I trust Google translated "My Way" correctly the way, with the Sinatran vibe it connotes. I think a very even-handed look at an historical figure who's often been characterized as a power-hungry madman, setting the record straight on his case against the aristocrats of Rome. Goldsworthy paints a vivid picture of Roman political life circa 1st century BCE, how it sat on a figurative powder keg bound to be lit by any number of cravenly ambitious men, and how the events of 49 BCE conspired to make Caesar the one who crosses the Rubicon. The book also excellently portrays Caesar's generation of peers coming of age during the Social Wars, the bloody Sullan/Marian civil wars and Spartacus' uprising, when many of the Republic's ancient checks and balances were irreparably damaged. No surprise many saw use of violent force the only way to power while others, haunted by the Sullan/Marian dictatorships' recurrence, doubled down on stamping out any attempt at one man gaining special powers at the expense of the public good.
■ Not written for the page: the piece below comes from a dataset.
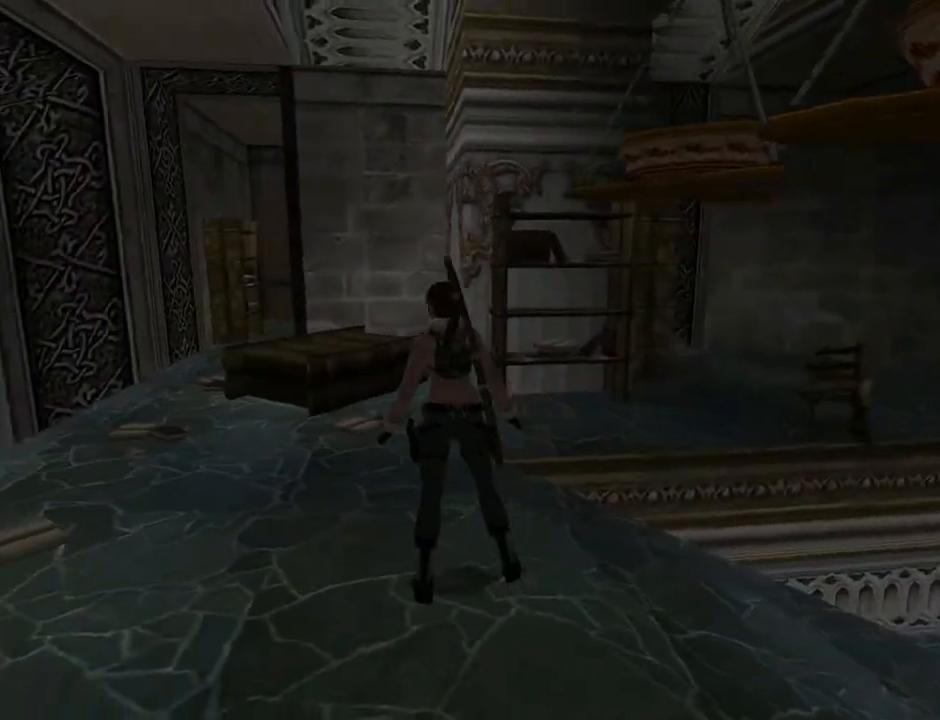
{"buttons": ["DPAD_UP", "DPAD_RIGHT"], "left_stick": "center", "right_stick": "center", "events": [[133, "DPAD_UP", "down"], [233, "DPAD_LEFT", "up"], [433, "DPAD_RIGHT", "down"]]}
My only complaint (and this is due to my own laziness) is the middle third's concentration on the Gallic Wars. All those tribe names begin to sound the same after awhile and there's lots of talk about building camp and gathering supplies. I'm nitpicking really, b/c the Gallic campaigns are what forged Caesar the military genius- gave him his connection to his legions and in the process merely changed the couse of Western European history forever.
Derek Perkins narration is superb. Adrian Goldworthy's writing and research are superb.